# Just when the EK43 was written off for home use



## garydyke1 (Mar 9, 2011)

__ https://twitter.com/i/web/status/390508238955102209


----------



## Neill (Jun 26, 2013)

Looks perfect for the kitchen. Did you see Colin Harmon has put his to one side for 3fe?


----------



## coffeechap (Apr 5, 2012)

That looks like it is on a santos base hmmmmm


----------



## garydyke1 (Mar 9, 2011)

Neill said:


> Looks perfect for the kitchen. Did you see Colin Harmon has put his to one side for 3fe?


Yes , single-dosing wouldnt quite keep up with busy periods. But would be ideal for home-use (if you like a lighter roast)


----------



## Neill (Jun 26, 2013)

garydyke1 said:


> Yes , single-dosing wouldnt quite keep up with busy periods. But would be ideal for home-use (if you like a lighter roast)
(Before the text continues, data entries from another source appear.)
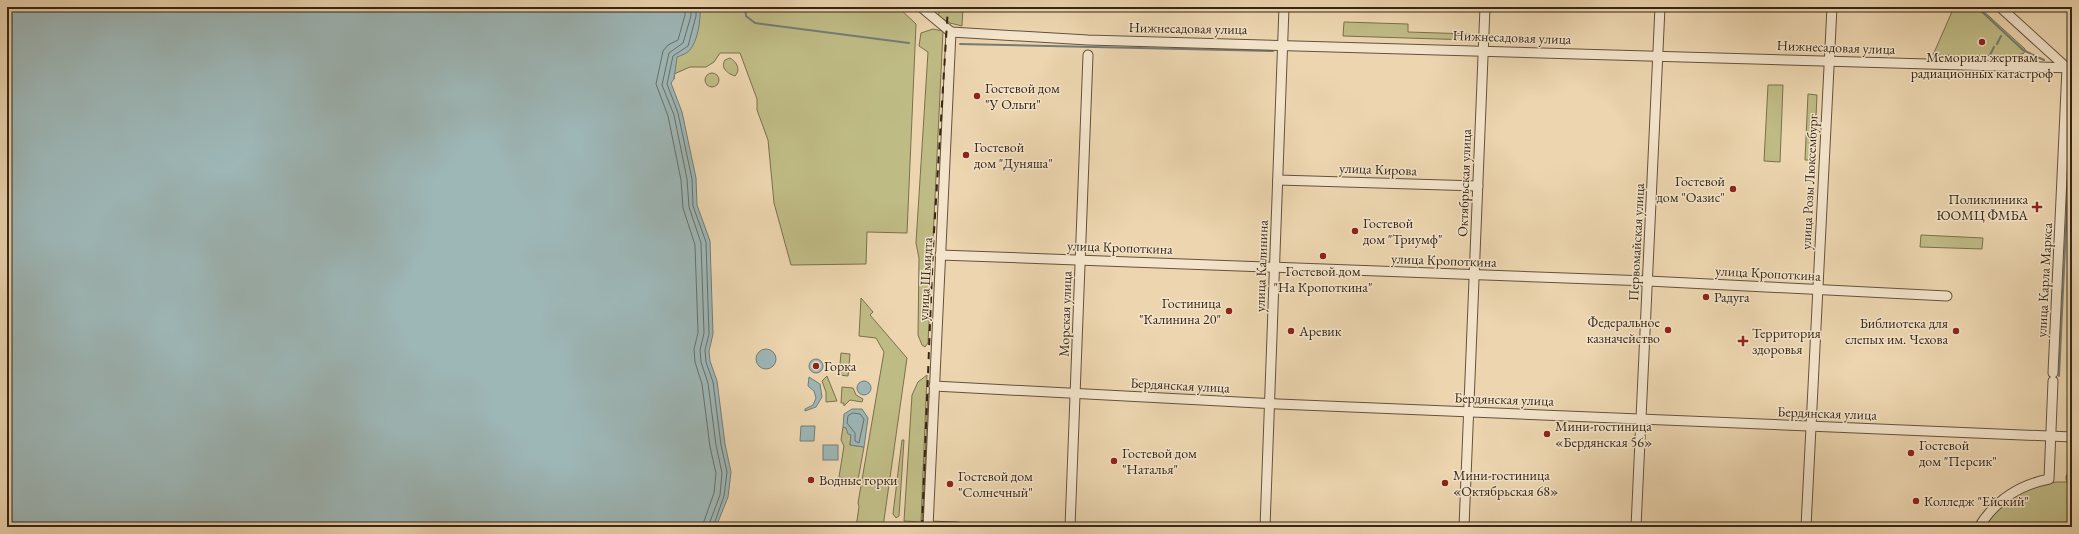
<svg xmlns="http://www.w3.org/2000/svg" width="2079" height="534" viewBox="0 0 2079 534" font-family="'EB Garamond',serif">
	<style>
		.green { fill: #bfbb85; stroke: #7a704d }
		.water { fill: #9db6b6; stroke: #747c76 }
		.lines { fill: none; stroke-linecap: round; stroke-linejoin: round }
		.shore { stroke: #6a6e66; stroke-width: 1 }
		.stream { stroke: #747c76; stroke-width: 2 }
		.minor-casing { stroke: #64523c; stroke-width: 11 }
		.minor { stroke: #f3e4cb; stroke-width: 9 }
		.rail { stroke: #362615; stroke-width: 2; stroke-dasharray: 7 7; stroke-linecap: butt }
		.poi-dot { fill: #8f2418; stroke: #f3e4cb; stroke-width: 1.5 }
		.labels { text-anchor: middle; stroke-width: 3; stroke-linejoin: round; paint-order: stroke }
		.street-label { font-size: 14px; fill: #362615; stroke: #f3e4cb }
		.poi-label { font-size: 14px; fill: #362615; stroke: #f3e4cb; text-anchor: start }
	</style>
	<rect width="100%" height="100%" fill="#ecd5af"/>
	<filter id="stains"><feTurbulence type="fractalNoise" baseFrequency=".005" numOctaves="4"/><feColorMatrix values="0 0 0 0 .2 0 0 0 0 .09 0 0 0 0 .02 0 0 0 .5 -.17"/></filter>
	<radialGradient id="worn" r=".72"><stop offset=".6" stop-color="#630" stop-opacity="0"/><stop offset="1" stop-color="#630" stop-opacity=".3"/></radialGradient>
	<!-- green -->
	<g class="green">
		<path d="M633 7H898L916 24 907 233 867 232 866 264 791 265 774 203 768 140 757 110V99L740 53H720L714 62 706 67H690L674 74V79Z"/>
		<path d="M941 7H963L962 26 950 23 938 16Z"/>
		<path d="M1954 7H1979L2025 49 2024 53 2016 56 1933 55Z"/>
		<path d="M1344 22 1408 24V32L1471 34V40L1343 36Z"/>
		<path d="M933 29 943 31 928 343 925 347 922 345 918 335 919 258 916 243 928 52 919 46 921 33Z"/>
		<path d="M730 58C737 62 741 70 735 76 728 74 720 68 725 60Z"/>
		<circle cx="712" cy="80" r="7"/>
		<path d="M1768 85H1783L1780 162 1764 161Z"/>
		<path d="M1808 94 1817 95 1814 160H1805Z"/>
		<path d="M1921 235 1983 238 1982 249 1920 247Z"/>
		<path d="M861 298 873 312 870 315 907 358 883 527H856L859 507 858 503 884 352 876 338 859 336Z"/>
		<path d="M841 353 850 354 848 376 839 375Z"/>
		<path d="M927 375 921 522 904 521 912 395 918 382Z"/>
		<path d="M827 376 837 401 826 402V392L822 381Z"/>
		<path d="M842 387 853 388 856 395 863 399 862 402 850 400 844 406V403H841Z"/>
		<path d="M928 393 930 395 922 524Z"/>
		<path d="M843 427 846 428 851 434 850 445 864 447 858 480 839 477 844 446 841 440Z"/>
		<path d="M902 440H904L899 516 896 518 893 514Z"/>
		<path d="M2057 482H2072V527H1982C1998 502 2027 485 2057 482Z"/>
	</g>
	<!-- water -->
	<g class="water">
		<path d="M7 7H700C701 19 698 40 690 50 686 54 682 55 677 57L674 79 671 83 682 112 696 178 697 205 710 241 713 334 709 351 710 361 717 381 725 444 731 472 728 497 716 527H7Z"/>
		<circle cx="766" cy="359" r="10"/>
		<circle cx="816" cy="366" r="7"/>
		<path d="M809 377 820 384 822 397 816 407 805 411V409L813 405 816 398 814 391 808 386Z"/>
		<circle cx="864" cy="388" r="7"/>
		<path d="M852 409H862L868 418 864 447 850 445 851 435 848 434 846 428 843 427 844 414Z"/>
		<path d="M801 426H815L814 441H800Z"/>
		<rect x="823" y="445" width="15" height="15"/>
	</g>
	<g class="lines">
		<!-- shore -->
		<g class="shore">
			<path d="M685 7V15L678 40 668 45 663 51 656 84 668 116 681 180 683 208 695 245 698 333 694 349 695 362 702 384 710 447 716 473 714 493 702 527"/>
			<path d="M691 7V16L683 43 669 53 662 85 674 115 687 179 689 207 701 243 704 333 700 350 701 362 708 383 716 445 722 473 720 495 708 527"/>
			<path d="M696 7V16L688 46 673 56 667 84 678 113 692 179 693 206 706 242 709 334 705 350 706 362 713 382 721 445 727 472 724 496 713 527"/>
			<path d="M853 413 860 414 864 419 859 443 855 441V433L847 423 848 416Z"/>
		</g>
		<!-- stream -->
		<g class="stream">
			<path d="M745 7 746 16 755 23 909 43"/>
			<path d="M1977 7 2023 50 2044 60"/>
			<path d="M960 44 1273 51"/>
			<path d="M1997 44 2001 36"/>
			<path d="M1990 55 1994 47"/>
			<path d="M2059 376 2072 99"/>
		</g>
		<!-- minor casing -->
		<g class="minor-casing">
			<g id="minor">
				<path d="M921 7 951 32"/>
				<path d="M2000 7 2067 68 2053 373"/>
				<path d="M951 32 1088 40 2072 68"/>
				<path d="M1278 180 1478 186"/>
				<path d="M940 255 1648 281 1947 296"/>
				<path d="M934 386 1278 404 2072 437"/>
				<path d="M2071 478H2072"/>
				<path d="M928 526 958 527"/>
				<path d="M928 527 951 32"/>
				<path d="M1070 527 1088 55"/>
				<path d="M1265 527 1284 7"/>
				<path d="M1464 527 1485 7"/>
				<path d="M1636 527 1660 7"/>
				<path d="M1806 527 1832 7"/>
				<path d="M1979 527C1995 501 2019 485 2049 479L2053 381"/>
			</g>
		</g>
		<!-- minor -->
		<use href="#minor" class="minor"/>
		<!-- rail -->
		<g class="rail">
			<path d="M1078 8V7"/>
			<path d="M922 527 933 248 948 7"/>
		</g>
	</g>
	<!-- markers -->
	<g class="poi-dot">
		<circle cx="1982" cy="42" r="4"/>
		<circle cx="977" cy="96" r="4"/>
		<circle cx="966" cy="155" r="4"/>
		<circle cx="1733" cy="189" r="4"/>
		<path d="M2035 201h4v4h4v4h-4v4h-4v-4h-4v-4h4z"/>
		<circle cx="1355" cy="231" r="4"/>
		<circle cx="1323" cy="256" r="4"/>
		<circle cx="1706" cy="297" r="4"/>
		<circle cx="1229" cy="311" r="4"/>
		<circle cx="1668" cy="330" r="4"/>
		<circle cx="1291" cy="331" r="4"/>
		<circle cx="1956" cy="331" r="4"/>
		<path d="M1741 335h4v4h4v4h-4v4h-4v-4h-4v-4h4z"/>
		<circle cx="816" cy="366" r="4"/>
		<circle cx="1547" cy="434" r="4"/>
		<circle cx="1911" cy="453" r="4"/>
		<circle cx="1114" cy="461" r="4"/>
		<circle cx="811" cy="480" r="4"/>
		<circle cx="1445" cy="483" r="4"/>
		<circle cx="950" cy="484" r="4"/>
		<circle cx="1916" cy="501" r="4"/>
	</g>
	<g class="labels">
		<!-- street labels -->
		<g class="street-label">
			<text transform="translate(1188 28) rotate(1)" y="5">Нижнесадовая улица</text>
			<text transform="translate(1512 37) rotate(2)" y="5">Нижнесадовая улица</text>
			<text transform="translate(1836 47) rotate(2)" y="5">Нижнесадовая улица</text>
			<text transform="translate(1378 169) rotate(2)" y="5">улица Кирова</text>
			<text transform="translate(1809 182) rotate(-87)" y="5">улица Розы Люксембург</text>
			<text transform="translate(1464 183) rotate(-88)" y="5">Октябрьская улица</text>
			<text transform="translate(1636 242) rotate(-87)" y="5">Первомайская улица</text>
			<text transform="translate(1120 247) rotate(2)" y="5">улица Кропоткина</text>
			<text transform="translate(1444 260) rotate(2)" y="5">улица Кропоткина</text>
			<text transform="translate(1261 266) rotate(-88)" y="5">улица Калинина</text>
			<text transform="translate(1768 273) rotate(3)" y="5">улица Кропоткина</text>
			<text transform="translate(925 279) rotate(-87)" y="5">улица Шмидта</text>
			<text transform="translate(2044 280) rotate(-87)" y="5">улица Карла Маркса</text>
			<text transform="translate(1065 314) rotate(-88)" y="5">Морская улица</text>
			<text transform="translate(1180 385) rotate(3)" y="5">Бердянская улица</text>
			<text transform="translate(1504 399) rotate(2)" y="5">Бердянская улица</text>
			<text transform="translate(1827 413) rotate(2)" y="5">Бердянская улица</text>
		</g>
		<!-- poi labels -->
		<g class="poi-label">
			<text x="1982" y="62" text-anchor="middle">Мемориал жертвам<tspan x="1982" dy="16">радиационных катастроф</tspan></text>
			<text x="985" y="93">Гостевой дом<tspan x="985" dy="16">"У Ольги"</tspan></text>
			<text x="974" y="152">Гостевой<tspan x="974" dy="16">дом "Дуняша"</tspan></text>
			<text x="1725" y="186" text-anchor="end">Гостевой<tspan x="1725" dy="16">дом "Оазис"</tspan></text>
			<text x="2028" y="204" text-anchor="end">Поликлиника<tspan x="2028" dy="16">ЮОМЦ ФМБА</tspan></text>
			<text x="1363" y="228">Гостевой<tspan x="1363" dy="16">дом "Триумф"</tspan></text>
			<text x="1323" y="276" text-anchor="middle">Гостевой дом<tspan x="1323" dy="16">"На Кропоткина"</tspan></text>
			<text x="1714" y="302">Радуга</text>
			<text x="1221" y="308" text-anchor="end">Гостиница<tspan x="1221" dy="16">"Калинина 20"</tspan></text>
			<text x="1660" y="327" text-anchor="end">Федеральное<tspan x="1660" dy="16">казначейство</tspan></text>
			<text x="1948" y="328" text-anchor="end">Библиотека для<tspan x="1948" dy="16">слепых им. Чехова</tspan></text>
			<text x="1299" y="336">Аревик</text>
			<text x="1752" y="338">Территория<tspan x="1752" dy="16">здоровья</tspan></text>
			<text x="824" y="371">Горка</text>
			<text x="1555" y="431">Мини-гостиница<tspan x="1555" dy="16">«Бердянская 56»</tspan></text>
			<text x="1919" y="450">Гостевой<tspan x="1919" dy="16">дом "Персик"</tspan></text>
			<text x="1122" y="458">Гостевой дом<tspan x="1122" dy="16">"Наталья"</tspan></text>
			<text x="1453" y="480">Мини-гостиница<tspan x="1453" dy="16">«Октябрьская 68»</tspan></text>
			<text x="958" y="481">Гостевой дом<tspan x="958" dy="16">"Солнечный"</tspan></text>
			<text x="819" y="485">Водные горки</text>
			<text x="1924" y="506">Колледж "Ейский"</text>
		</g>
	</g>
	<!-- margin -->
	<rect width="2079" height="534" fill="none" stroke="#ecd5af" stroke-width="24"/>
	<rect x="8" y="8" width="2063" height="518" fill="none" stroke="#362615" stroke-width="2"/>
	<rect x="12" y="12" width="2055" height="510" fill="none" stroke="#362615"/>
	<rect width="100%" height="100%" filter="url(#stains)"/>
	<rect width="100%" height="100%" fill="url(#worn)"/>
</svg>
So who's going to be the first to try one at home then? Out of my reach at present. Coffeechap, are you tempted, you seem to have tried most grinders?


----------



## c_squared (Jun 26, 2013)

Neill said:


> So who's going to be the first to try one at home then? Out of my reach at present. Coffeechap, are you tempted, you seem to have tried most grinders?


Stick it on your credit card!


----------



## Neill (Jun 26, 2013)

c_squared said:


> Stick it on your credit card!


Not a chance!


----------



## c_squared (Jun 26, 2013)

How much does it cost, you could always sell a surfboard


----------



## coffeechap (Apr 5, 2012)

Well I have the base part at least


----------



## Neill (Jun 26, 2013)

c_squared said:


> How much does it cost, you could always sell a surfboard


Don't think a surfboard would cover it.


----------



## Neill (Jun 26, 2013)

coffeechap said:


> Well I have the base part at least


Give it 3 months for all these shops to get sick of single dosing and I'm sure they'll be a fee second hand


----------



## coffeechap (Apr 5, 2012)

I will have to get one just to see what it is about


----------



## garydyke1 (Mar 9, 2011)

The portafilter attachment is genius, similar to the LM Swift?

Static was the big issue with the EK from what I saw at Colonna and Smalls


----------



## dsc (Jun 7, 2013)

My Mahlkonig GUatemala is static crazy and that's on coarse grind, I don't dare running it at finer settings. I'm guessing it's similar with the EKs.

Btw if you think that's big, wait for the ZR-71

Regards,

T.


----------



## garydyke1 (Mar 9, 2011)

We are waiting... patience, patience....


----------



## dsc (Jun 7, 2013)

It's close I won't OT here, so head over to the proper thread.

Regards,

T.


----------